Nothing but an exact reprint of the records is to be returned.

== RECORDS

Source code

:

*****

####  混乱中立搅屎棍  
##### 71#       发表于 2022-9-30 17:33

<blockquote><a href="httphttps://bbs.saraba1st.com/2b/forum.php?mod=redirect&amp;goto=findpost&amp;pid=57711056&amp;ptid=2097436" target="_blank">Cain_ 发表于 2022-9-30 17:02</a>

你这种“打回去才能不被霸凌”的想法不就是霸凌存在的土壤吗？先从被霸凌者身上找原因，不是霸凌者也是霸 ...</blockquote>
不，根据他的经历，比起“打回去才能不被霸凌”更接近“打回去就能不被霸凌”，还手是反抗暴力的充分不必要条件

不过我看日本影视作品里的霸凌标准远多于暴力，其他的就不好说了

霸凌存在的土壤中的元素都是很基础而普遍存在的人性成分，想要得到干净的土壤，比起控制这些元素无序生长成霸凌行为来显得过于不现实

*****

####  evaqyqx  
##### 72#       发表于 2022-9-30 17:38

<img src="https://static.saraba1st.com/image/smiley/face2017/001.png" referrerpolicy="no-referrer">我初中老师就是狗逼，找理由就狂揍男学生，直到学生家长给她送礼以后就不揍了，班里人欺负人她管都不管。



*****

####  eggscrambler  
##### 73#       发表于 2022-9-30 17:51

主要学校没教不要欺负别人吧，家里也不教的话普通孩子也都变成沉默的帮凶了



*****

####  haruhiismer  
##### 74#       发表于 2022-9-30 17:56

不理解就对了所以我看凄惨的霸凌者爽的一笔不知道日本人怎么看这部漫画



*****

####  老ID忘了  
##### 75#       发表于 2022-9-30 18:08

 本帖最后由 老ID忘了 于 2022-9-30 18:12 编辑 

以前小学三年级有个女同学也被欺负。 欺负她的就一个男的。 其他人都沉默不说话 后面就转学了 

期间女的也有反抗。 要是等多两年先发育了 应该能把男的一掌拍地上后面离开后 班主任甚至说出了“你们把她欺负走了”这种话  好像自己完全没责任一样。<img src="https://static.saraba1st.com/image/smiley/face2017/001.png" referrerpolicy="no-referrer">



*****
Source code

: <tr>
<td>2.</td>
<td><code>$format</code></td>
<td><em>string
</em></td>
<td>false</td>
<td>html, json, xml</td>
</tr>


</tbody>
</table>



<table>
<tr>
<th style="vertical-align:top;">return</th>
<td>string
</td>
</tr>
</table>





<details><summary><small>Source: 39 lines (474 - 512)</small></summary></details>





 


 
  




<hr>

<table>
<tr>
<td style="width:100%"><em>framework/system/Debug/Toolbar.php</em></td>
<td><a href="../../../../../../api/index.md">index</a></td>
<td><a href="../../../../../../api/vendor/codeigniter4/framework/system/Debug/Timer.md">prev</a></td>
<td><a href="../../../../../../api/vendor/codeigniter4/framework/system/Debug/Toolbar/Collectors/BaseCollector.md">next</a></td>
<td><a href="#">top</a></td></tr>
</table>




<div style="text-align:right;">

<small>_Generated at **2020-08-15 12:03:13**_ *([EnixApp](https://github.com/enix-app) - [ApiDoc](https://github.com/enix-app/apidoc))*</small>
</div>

====

### TASK RESPONSE:
Source code

:

*****

####  混乱中立搅屎棍  
##### 71#       发表于 2022-9-30 17:33

<blockquote><a href="httphttps://bbs.saraba1st.com/2b/forum.php?mod=redirect&amp;goto=findpost&amp;pid=57711056&amp;ptid=2097436" target="_blank">Cain_ 发表于 2022-9-30 17:02</a>

你这种“打回去才能不被霸凌”的想法不就是霸凌存在的土壤吗？先从被霸凌者身上找原因，不是霸凌者也是霸 ...</blockquote>
不，根据他的经历，比起“打回去才能不被霸凌”更接近“打回去就能不被霸凌”，还手是反抗暴力的充分不必要条件

不过我看日本影视作品里的霸凌标准远多于暴力，其他的就不好说了

霸凌存在的土壤中的元素都是很基础而普遍存在的人性成分，想要得到干净的土壤，比起控制这些元素无序生长成霸凌行为来显得过于不现实

*****

####  evaqyqx  
##### 72#       发表于 2022-9-30 17:38

<img src="https://static.saraba1st.com/image/smiley/face2017/001.png" referrerpolicy="no-referrer">我初中老师就是狗逼，找理由就狂揍男学生，直到学生家长给她送礼以后就不揍了，班里人欺负人她管都不管。



*****

####  eggscrambler  
##### 73#       发表于 2022-9-30 17:51

主要学校没教不要欺负别人吧，家里也不教的话普通孩子也都变成沉默的帮凶了



*****

####  haruhiismer  
##### 74#       发表于 2022-9-30 17:56

不理解就对了所以我看凄惨的霸凌者爽的一笔不知道日本人怎么看这部漫画



*****

####  老ID忘了  
##### 75#       发表于 2022-9-30 18:08

 本帖最后由 老ID忘了 于 2022-9-30 18:12 编辑 

以前小学三年级有个女同学也被欺负。 欺负她的就一个男的。 其他人都沉默不说话 后面就转学了 

期间女的也有反抗。 要是等多两年先发育了 应该能把男的一掌拍地上后面离开后 班主任甚至说出了“你们把她欺负走了”这种话  好像自己完全没责任一样。<img src="https://static.saraba1st.com/image/smiley/face2017/001.png" referrerpolicy="no-referrer">



*****
Source code

: <tr>
<td>2.</td>
<td><code>$format</code></td>
<td><em>string
</em></td>
<td>false</td>
<td>html, json, xml</td>
</tr>


</tbody>
</table>



<table>
<tr>
<th style="vertical-align:top;">return</th>
<td>string
</td>
</tr>
</table>





<details><summary><small>Source: 39 lines (474 - 512)</small></summary></details>





 


 
  




<hr>

<table>
<tr>
<td style="width:100%"><em>framework/system/Debug/Toolbar.php</em></td>
<td><a href="../../../../../../api/index.md">index</a></td>
<td><a href="../../../../../../api/vendor/codeigniter4/framework/system/Debug/Timer.md">prev</a></td>
<td><a href="../../../../../../api/vendor/codeigniter4/framework/system/Debug/Toolbar/Collectors/BaseCollector.md">next</a></td>
<td><a href="#">top</a></td></tr>
</table>




<div style="text-align:right;">

<small>_Generated at **2020-08-15 12:03:13**_ *([EnixApp](https://github.com/enix-app) - [ApiDoc](https://github.com/enix-app/apidoc))*</small>
</div>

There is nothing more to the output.